▸ **Brano da leggere**
==============================

Testata: Il Giornale
Data: 19 aprile 2011
Pagina: 18
Autore: Vittorio Dan Segre
Titolo: «E nel Medio Oriente spaesato Israele cambia ruolo»

Riportiamo dal GIORNALE di oggi, 19/04/2011, a pag. 18, l'articolo di Vittorio Dan Segre dal titolo "E nel Medio Oriente spaesato Israele cambia ruolo".


Vittorio Dan Segre

Ieri sera gli ebrei nel mondo (col dovuto anticipo o ritardo del tramonto del sole a seconda dei fu­si orari) hanno celebrato il «se­der », la cena pasquale che ricorda l’uscita degli israeliti dalla schiavi­tù d’Egitto, la fine del faraone, l’at­traversamento miracoloso del mar Rosso e l’inizio della lunga marcia ebraica verso la Terra pro­messa. Sono avvenimenti che nel­l’epoca razionalista del dicianno­vesimo e parte del ventesimo seco­lo erano relegati alla leggenda e al­la sola tradizione religiosa. Que­st’anno riaffiorano nella coscienza individuale e collettiva ebraica con un simbolismo religioso cari­co di significato politico. Nel caso di Israele, diventato fulcro nolente o volente dell’ebraismo, il «seder» è occasione di ripensamento me­no di un passato «miracoloso» che di un presente «straordinario». La rivoluzione araba continua in ma­niera sempre più violenta e sem­pre meno «gelsominica» a scompi­gliare regole di un gioco politico, sociale ed economico che pareva­no immutabili.
Una prima regola infranta è quel­la che stabiliva che nel Medio oriente non si può fare la guerra senza l’Egitto o la pace senza la Si­ria. Non è più valida perché l’Egitto non è più in grado di fare guerre e la Siria di fare la pace. Né con Israe­le né con gli altri paesi della regio­ne.

==============================

Per ciascuna affermazione, stabilisci se concorda con l'articolo su Israele e il Medio Oriente: rispondi sì o no e cita le parole del testo che lo decidono. 1. Il seder ricorda l'uscita degli israeliti dall'Egitto. 2. Secondo l'articolo, la Siria oggi non è più in grado di fare la guerra. 3. La rivoluzione araba prosegue in modo sempre più violento.

▸ **Materiale fornito**
==============================

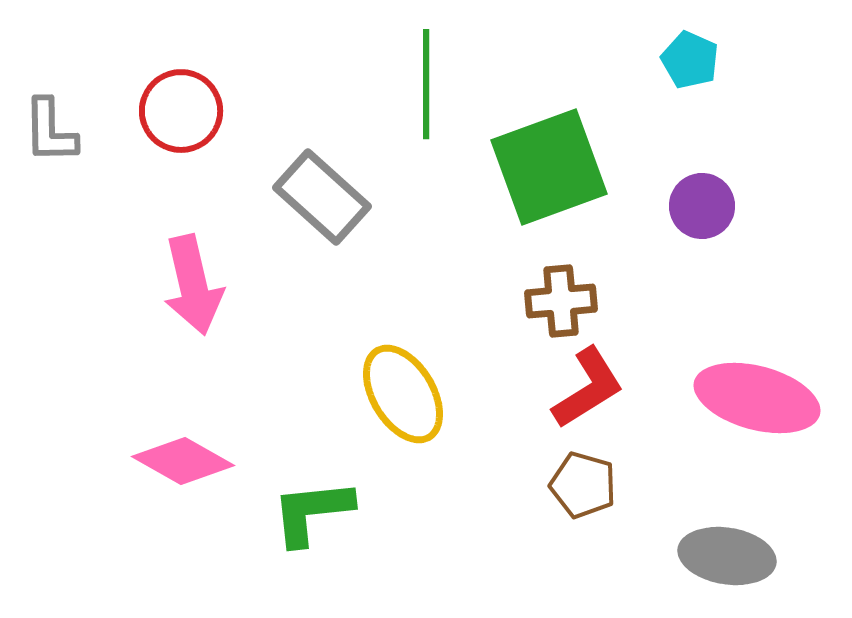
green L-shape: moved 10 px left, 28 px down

==============================

▸ **Risposta**
1. Sì: «la cena pasquale che ricorda l’uscita degli israeliti».
2. No: «l’Egitto non è più in grado di fare guerre e la Siria di fare la pace».
3. Sì: «sempre più violenta».